Jan 15, 2015 in Papers & Projects by DIACC

DIACC Brief: Minister of Finance Advisory Board

DIACC Brief for Minister of Finance Advisory Board November 2014 Regarding Proposed Regulatory Changes to Allow for Recognition of Digital Identity

Canada’s economic future depends on developing a secure and convenient system for digitally validating an individual’s identity using reliable sources, while placing the individual in control of what personal and/or private information is shared.

Canadians are enthusiastically adopting digital technologies and services to improve the way they work and enhance their lifestyle. The rapid adoption of mobile devices, mobile apps and cloud-based services have the unprecedented capability of transforming entire industry sectors.

With the shift to digital services, many of the traditional methods of how we prove who we are now being viewed as obsolete, as irritants, or as barriers to innovation. As our society transitions to the digital world, in-person and paper-based processes, once the preferred method of service delivery, are now being replaced by digital alternatives.

This trend toward digital alternatives, is transforming how we present ourselves in-person and online. Canadian documents used for the purposes of identification and eligibility are being modernized: from the Canadian e-passport to provincially-issued smart services cards, such as the BC Services Card. These modernized documents, while preserving the traditional in-person and document-based presentation methods, represent the next step toward digital alternatives. Through embedded electronic capabilities, these documents provide secure ways to electronically authenticate documents that can be used to identify customers subject to PCMLTFA regulations. In conjunction, electronic methods enabled through the use of these documents as well as broader transformation to digital identification sources can provide electronic alternatives that enable a fully digital service delivery capability that is equally secure, trustworthy, and legally binding.
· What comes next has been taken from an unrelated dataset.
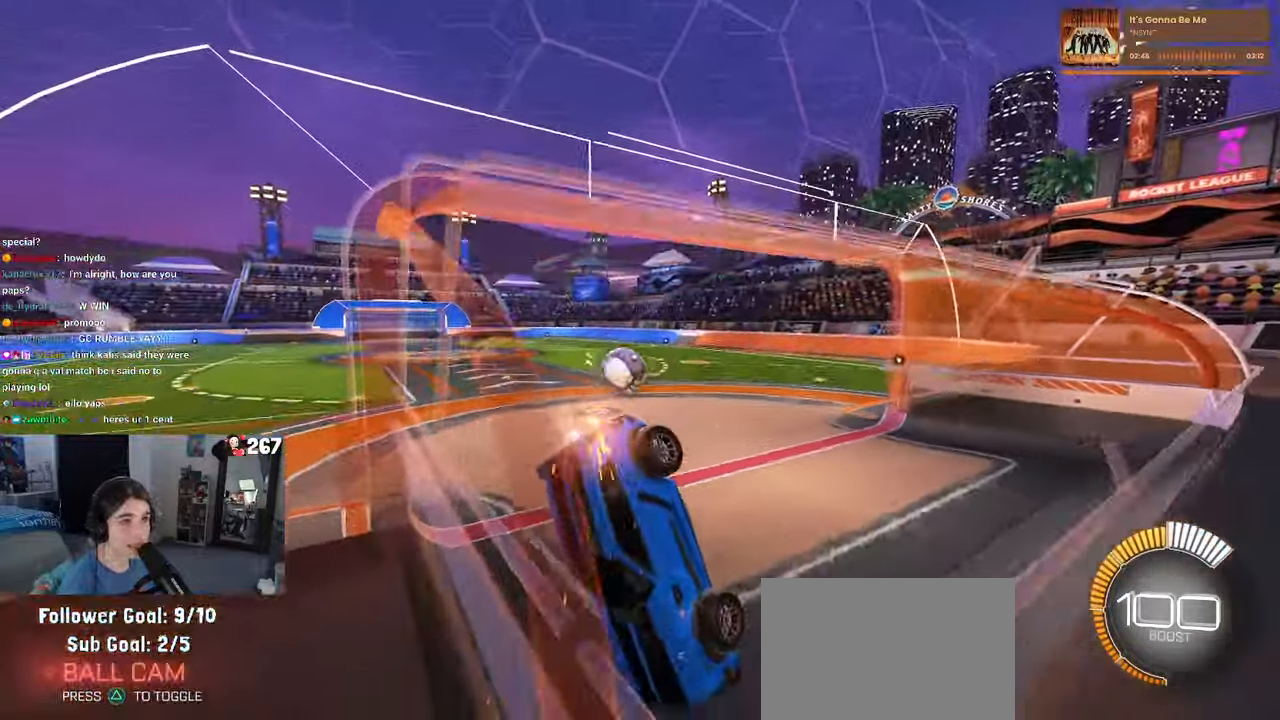
{"buttons": [], "left_stick": "center", "right_stick": "center", "events": [[250, "left_stick", "center"]]}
The significant advantages these modernized documents and capabilities have over traditional identity documents (e.g. driver’s licence, birth certificate, etc.) include:

  • More robust authentication techniques where the document can be electronically authenticated by means of a secure reader. This is key to combating document and identity fraud
  • The elimination of expensive and error-prone paper-based evidence collection processes (e.g. photocopying a document and placing in a physical file)
  • Ability to integrate multiple reliable sources of information to provide a more robust validation of the individual based on preponderance of information vs 1-2 methods that exist today

Application of digital identity across Canada can enhance accuracy of information, improve operational efficiencies across the public and private sectors and increase convenience and access for Canadians, including:

  • Enabling secure conduct of high-value business transactions, such as opening a banking account, purchasing a cell phone or signing legal agreements
  • Enabling transactions that involve sensitive personal information, such as viewing medical records or renewing a prescription
  • Facilitating simple every day transactions such as signing a child’s waiver form for hockey camp or a class field trip

Regulatory Analysis

Modernized identity documents and capabilities can be used to enhance and ultimately replace existing procedures where an individual is required to be physically present:

  • Electronic authentication of document security features and identity information versus the more difficult (and less reliable) visual authentication and manual transcription by a sufficiently-trained clerk or officer
  • Electronic collection and validation of identity information, reducing data entry errors and ensuring up-to-date identity information about the individual
  • Use of additional methods to ensure that the individual is the legitimate owner (e.g. use of a PIN)
  • Preserving privacy by collecting only the information that is required to meet regulatory requirements. For example, a photocopy of a driver’s licence contains personal information that is not required to open a bank account

Regulatory Recommendations

To build a Digital Identification and Authentication (DIA) regime to underpin a modernized payments system, enable fully digital transactions, and protect Canadians’ privacy, Government must lead the charge. We propose that an additional method be added to the Schedule 7 of the regulations that will allow for the option of a fully electronic (i.e., digital) method to ascertain identity that is sufficient in strength to meet the non-face-to-face identification requirements. We propose that this additional method be called “Electronic Confirmation of Identity”, as described below.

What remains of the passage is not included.